Podaris:Insight Corridor Frequency Difference Analysis
Corridor Frequency Difference analysis compares vehicle volumes on each network segment between two network scenarios, showing exactly where frequency has increased, decreased, or stayed the same.
What is Podaris:Insight?
Podaris:Insight is a toolkit for simplifying a number of types of accessibility analysis. It is designed to dramatically speed up the process of performing accessibility analysis on networks and datasets created or imported in Podaris. It provides a simple interface through which analysis projects can be created and shared, and the corresponding results exported. You can learn more about Podaris:Insight and the analysis types that it offers here.
What is Corridor Frequency Difference Analysis?
Corridor Frequency Difference analysis compares the service frequency of two network scenarios — a baseline and a comparison — segment by segment across your network. Rather than running two separate Corridor Frequency analyses and comparing results manually, this analysis calculates the frequency metrics for both networks and then computes the difference for every segment:
- Positive values — segments where the comparison network has higher frequency than the baseline (shown in green)
- Negative values — segments where the comparison network has lower frequency than the baseline (shown in red)
- Zero — segments where frequency is unchanged between the two networks (shown in yellow)
This makes it straightforward to answer questions such as "which corridors benefit from our proposed timetable changes?" or "how does the restructured network affect service levels across the existing route network?".

Setting up the analysis
1. Networks to compare
Select a baseline network — the existing or do-nothing scenario — and a comparison network — the proposed or do-something scenario.

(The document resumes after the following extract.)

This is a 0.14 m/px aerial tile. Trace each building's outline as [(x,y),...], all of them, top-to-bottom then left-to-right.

Both networks can come from any project in your workspace.
Note: Only active scheduled bus routes are included in the analysis. Both networks must already exist in Podaris before you run this analysis. If you have a proposed route change, create it as a separate network first, then select it as the comparison.
2. Baseline time period
Define the time window for the baseline network. Frequency is calculated based on the number of trips on each segment within this window.
- Day — the day of the week to analyse (e.g. Monday)

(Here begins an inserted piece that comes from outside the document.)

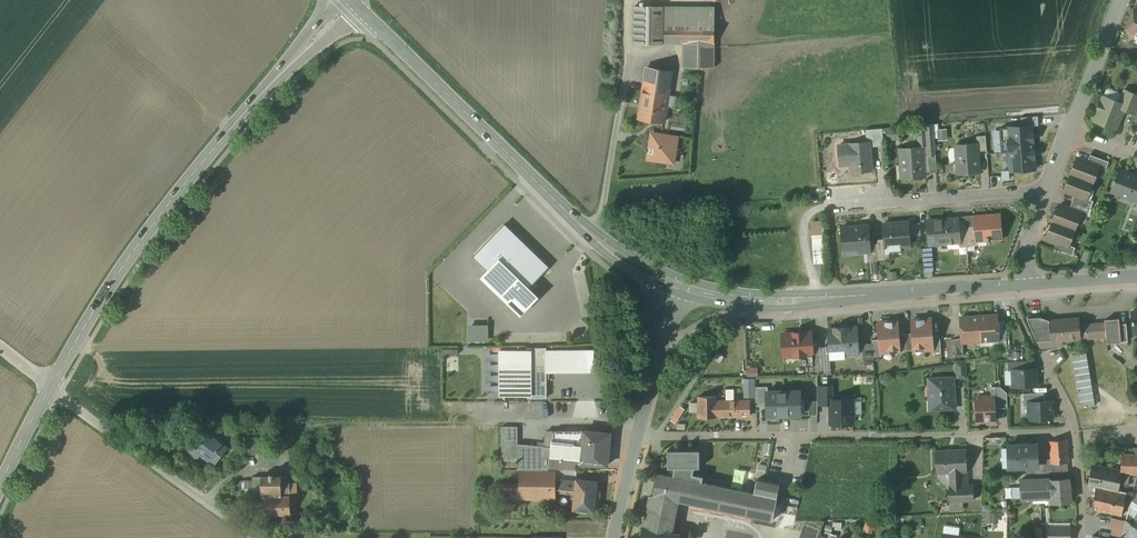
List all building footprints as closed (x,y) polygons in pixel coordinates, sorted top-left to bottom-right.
[(712,8),(630,7),(630,46),(681,46),(681,69),(711,69),(712,8)] [(1131,7),(1121,30),(1136,36),(1136,9),(1131,7)] [(671,72),(644,68),(635,121),(663,125),(671,72)] [(1088,122),(1115,133),(1123,114),(1135,118),(1136,113),(1136,93),(1125,88),(1119,104),(1098,96),(1088,122)] [(1038,117),(1017,119),(1019,140),(1041,138),(1038,117)] [(915,147),(893,149),(894,182),(920,181),(919,157),(937,156),(935,124),(914,126),(915,147)] [(677,137),(652,134),(648,159),(673,163),(677,137)] [(1034,141),(1004,142),(1006,175),(1035,173),(1034,141)] [(868,142),(831,144),(834,170),(844,169),(845,177),(871,175),(868,142)] [(979,143),(951,145),(953,178),(982,177),(979,143)] [(1090,155),(1087,162),(1098,167),(1106,169),(1109,162),(1090,155)] [(1087,162),(1077,158),(1071,174),(1092,183),(1098,167),(1087,162)] [(1120,170),(1111,192),(1136,201),(1136,199),(1136,176),(1120,170)] [(1071,174),(1064,190),(1075,194),(1086,199),(1086,198),(1092,183),(1071,174)] [(1086,199),(1075,194),(1072,201),(1091,209),(1093,201),(1086,198),(1086,199)] [(1072,201),(1069,209),(1081,213),(1080,214),(1087,217),(1091,209),(1072,201)] [(1069,209),(1059,205),(1053,221),(1074,229),(1080,214),(1081,213),(1069,209)] [(999,215),(968,217),(971,243),(1002,241),(999,215)] [(959,217),(920,221),(922,248),(962,244),(959,217)] [(810,264),(822,264),(820,220),(808,221),(810,264)] [(908,221),(877,223),(878,251),(910,249),(908,221)] [(1053,221),(1047,237),(1057,241),(1068,246),(1068,245),(1074,229),(1053,221)] [(546,265),(503,222),(470,254),(484,268),(478,275),(518,314),(536,296),(526,285),(546,265)] [(867,222),(836,225),(838,255),(870,252),(867,222)] [(1075,248),(1068,245),(1068,246),(1057,241),(1054,249),(1072,256),(1075,248)] [(1000,343),(997,312),(974,314),(977,345),(1000,343)] [(977,345),(974,314),(952,316),(955,347),(977,345)] [(1078,316),(1044,318),(1045,341),(1080,339),(1078,319),(1078,316)] [(1118,343),(1117,316),(1078,319),(1080,339),(1103,337),(1103,344),(1118,343)] [(934,317),(905,319),(907,352),(935,351),(934,317)] [(1045,341),(1044,318),(1038,319),(1027,319),(1037,341),(1045,341)] [(874,321),(870,321),(873,358),(899,357),(897,319),(874,321)] [(486,342),(486,325),(465,325),(466,342),(486,342)] [(856,325),(821,327),(822,356),(858,354),(856,325)] [(779,355),(809,354),(809,332),(778,332),(779,355)] [(595,349),(497,350),(498,401),(547,401),(547,377),(596,376),(595,349)] [(818,359),(805,360),(805,374),(819,374),(818,359)] [(1034,362),(1005,364),(1006,389),(1036,388),(1034,362)] [(963,363),(954,363),(955,378),(963,378),(963,363)] [(753,378),(742,378),(742,397),(753,397),(752,386),(753,378)] [(952,378),(925,379),(927,412),(953,411),(952,378)] [(1073,383),(1076,394),(1090,391),(1087,380),(1080,382),(1079,381),(1073,383)] [(833,384),(814,384),(814,407),(827,407),(827,423),(854,423),(853,396),(834,396),(833,384)] [(764,393),(764,386),(752,386),(753,397),(753,407),(765,407),(764,393)] [(1109,409),(1104,388),(1104,387),(1095,389),(1090,391),(1076,394),(1082,420),(1094,417),(1093,413),(1109,409)] [(724,400),(733,400),(732,389),(723,389),(724,400)] [(795,392),(764,393),(765,407),(765,418),(796,417),(795,392)] [(994,395),(968,397),(970,425),(995,424),(994,395)] [(711,396),(695,397),(695,417),(746,417),(746,403),(711,403),(711,396)] [(1049,399),(1022,400),(1023,423),(1050,423),(1049,399)] [(677,406),(669,421),(674,423),(682,409),(677,406)] [(516,426),(500,426),(501,456),(515,456),(515,468),(605,468),(608,431),(545,430),(544,446),(517,443),(516,426)] [(195,428),(183,443),(192,450),(189,455),(195,460),(199,455),(211,464),(224,449),(195,428)] [(1065,438),(1046,440),(1047,466),(1067,465),(1065,438)] [(1035,445),(1004,446),(1005,470),(1035,469),(1035,445)] [(699,479),(699,475),(689,474),(692,466),(696,466),(696,449),(665,450),(665,466),(670,466),(668,476),(774,498),(777,482),(752,478),(750,490),(699,479)] [(967,449),(931,450),(932,478),(945,478),(945,509),(973,508),(973,488),(961,488),(961,478),(968,478),(967,449)] [(1120,471),(1089,466),(1086,486),(1116,491),(1120,471)] [(651,472),(637,537),(673,537),(674,532),(668,531),(673,504),(674,504),(767,523),(774,498),(668,476),(651,472)] [(552,474),(518,474),(517,501),(551,501),(552,474)] [(281,476),(253,477),(254,495),(260,495),(262,516),(290,515),(289,493),(282,493),(281,476)] [(1047,476),(1013,478),(1014,504),(1044,502),(1044,505),(1069,503),(1068,478),(1047,480),(1047,476)] [(596,481),(571,479),(569,511),(593,513),(596,481)] [(247,481),(234,482),(235,491),(252,490),(252,489),(247,489),(247,481)] [(1123,494),(1093,489),(1089,513),(1119,518),(1123,494)] [(1126,515),(1136,517),(1136,512),(1136,493),(1130,492),(1126,515)] [(984,531),(1004,531),(1004,512),(984,512),(984,531)] [(872,533),(875,520),(865,517),(862,531),(872,533)] [(1109,518),(1107,536),(1118,537),(1120,519),(1109,518)] [(1042,527),(1041,537),(1070,537),(1070,527),(1042,527)]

- Start time — the beginning of the analysis period (e.g. 07:00)
- End time — the end of the analysis period (e.g. 09:00)
3. Comparison time period
By default, the comparison network uses the same time period as the baseline. Leave Use same settings as above? set to Yes to compare like-for-like — for example, both networks during Monday morning peak.
Set it to No if you need to compare the baseline at one time period against the comparison at a different one — for example, to assess whether a proposed evening service matches the existing morning peak.
Interpreting results
The results map displays your network coloured according to the difference in frequency between the two scenarios. The default attribute is Avg VPH Diff (difference in average vehicles per hour, calculated as comparison minus baseline), using a red-yellow-green diverging colour scale.
Clicking a segment on the map shows the full set of statistics for that segment, including:
| Attribute | Description |
| Avg VPH Diff | Difference in average vehicles per hour (comparison minus baseline) |
| Busiest VPH Diff | Difference in peak vehicles per hour |
| Total Trips Diff | Difference in total number of trips |
| Routes Diff | Difference in number of unique routes |
| Baseline Avg VPH | Average vehicles per hour in the baseline network |
| Comparison Avg VPH | Average vehicles per hour in the comparison network |
| Baseline Total Trips | Total number of trips in the baseline network |
| Comparison Total Trips | Total number of trips in the comparison network |
| Baseline Routes | Number of unique routes in the baseline network |
| Comparison Routes | Number of unique routes in the comparison network |
You can change the displayed attribute at any time using the Attribute dropdown in the display settings panel. The colour classes can be adjusted by dragging the class boundaries on the slider or editing them in the class settings below the map.
Exporting results
Your analysis can be exported by clicking the project name and selecting Export Analyse. Corridor Frequency Difference exports as a GIS file (GeoJSON) containing one feature per network segment, with all difference and per-scenario frequency attributes attached as properties. This can be opened in GIS software such as QGIS to apply your own styling or perform further analysis.
Tip: If you only need to measure frequency for a single network without comparing two scenarios, use the Corridor Frequency analysis instead — it is simpler to set up and produces the same per-segment frequency outputs for a single network.